Testo proposto —
Fondamentali vs. interventi a sostegno del prezzo vs. contingenze
Il Brent ha perso oltre il 19% dal 20 febbraio, gas ed elettricità (TTF e Cal21 tedesco) oltre il 9%. Il petrolio è stata la commodity per eccellenza che storicamente ha influito sull’andamento della CO2 (basta pensare alla crisi petrolifera di inizio 2016). Perché, quindi, ora l’oil scivola rovinosamente mentre le EUA se la prendono con più calma?
Sui permessi di emissione stanno agendo due forze ‘uguali’ e contrarie: se la sfiducia degli operatori di mercato pesa sui prezzi, è anche vero che ci troviamo in prossimità della scadenza di compliance (30 aprile, si tratta dell’appuntamento annuale per cui gli impianti industriali in ETS devono rendere conto all’UE delle loro emissioni verificate nell’anno solare precedente, consegnandole un numero di permessi di emissione pari alle tonnellate di CO2 emesse), circostanza che ciclicamente spinge le quotazioni EUA al rialzo. Il supporto ai prezzi che ho precedentemente segnalato, in area 23,30 €/ton, ha limitato gli scivoloni del titolo in tutte le sessioni della scorsa settimana.
Pensiamo anche alle contingenze: il coronavirus e le sue imposizioni di ‘stop’ hanno prodotto un sensibile miglioramento della qualità atmosferica, sia in Cina che nelle zone più colpite d’Italia. Basta dare un’occhiata alle mappe dell’Arpa Lombardia per rendersene conto: dal 25 febbraio 2020 al 2 marzo i colori degli indicatori (che segnalano le stazioni fisse presenti sul territorio) mutano, passando dal rosso (dai 50 ai 100 µg/m³) al celeste (da 0 a 20 µg/m³). Ma allora perché questo segnale di natura evidentemente ribassista per i prezzi della CO2, non si traduce in un rovinoso crollo delle quotazioni?

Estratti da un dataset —

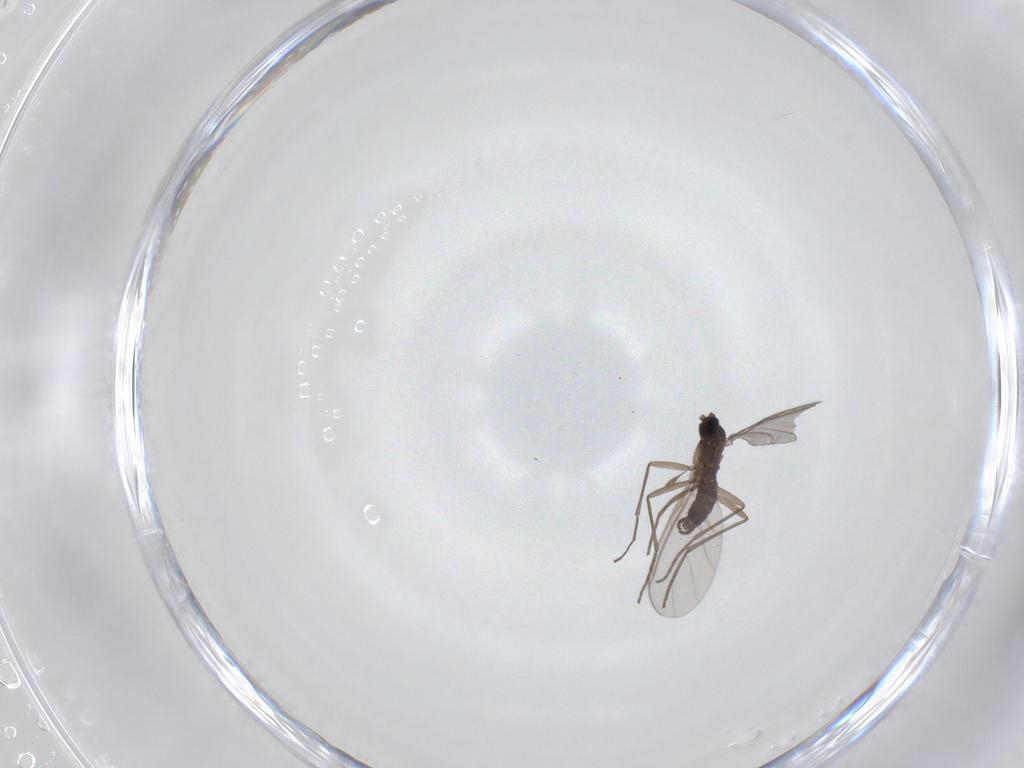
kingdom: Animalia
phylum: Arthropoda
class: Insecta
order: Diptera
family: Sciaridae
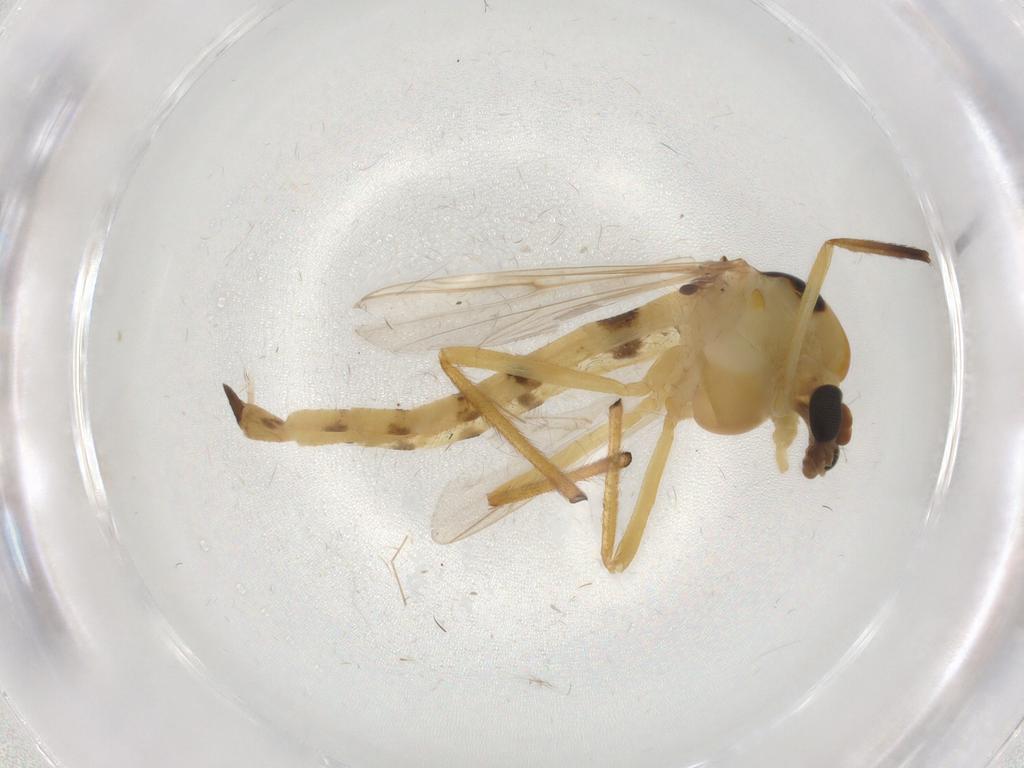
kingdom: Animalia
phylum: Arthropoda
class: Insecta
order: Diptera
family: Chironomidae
...
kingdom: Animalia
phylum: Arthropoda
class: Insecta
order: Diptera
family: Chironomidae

Consegna —
Continua il testo sui prezzi dei permessi di emissione di CO2, partendo subito dopo la sua ultima frase.

Risultato —
Ricordiamo che, nel lungo periodo, il trend dei prezzi dei permessi EUA rimane rialzista anche grazie agli interventi equilibranti come la Riserva di Stabilità (misura UE che annualmente riduce l’offerta di permessi) e all’impegno della Commissione Europea verso obiettivi climatici come la carbon neutrality al 2050 e la carbon border tax. L’Unione Europea, specialmente dopo l’insediamento in Commissione della Presidentessa von der Leyen, rimane salda nella propria lotta al cambiamento climatico più di ogni altra istituzione sovranazionale al mondo.
Ed è qui che forse si chiude il cerchio: l’inaspettato coronavirus ha fatto sì scendere i prezzi, ma gli operatori più lungimiranti stanno già lavorando sulle loro aspettative per ‘il giorno dopo’, quando il cielo dovrebbe tornare ad essere sereno.
Aggiornamento: In seguito agli sviluppi del weekend 6-8 marzo la giornata di lunedì ha fatto registrare pesanti perdite sulla borsa dei premessi di emissione. Nella mattinata del 9 marzo è stato violato il supporto sopra evidenziato e il prezzo su ICE si è spinto fino a toccare minimi a 22,33 €/ton. Si è trattato comunque di un movimento di breve durata: nel corso della sessione di lunedì le quotazioni hanno rapidamente recuperato e sono tornate a scambiare sopra al livello di equilibrio sopra evidenziato. La circostanza evidenzia il fatto che nell’infra-day il mercato appare estremamente volatile e che in questi giorni si sta giocando la battaglia tra le forze in gioco di brevissimo periodo e quelle di medio-lungo.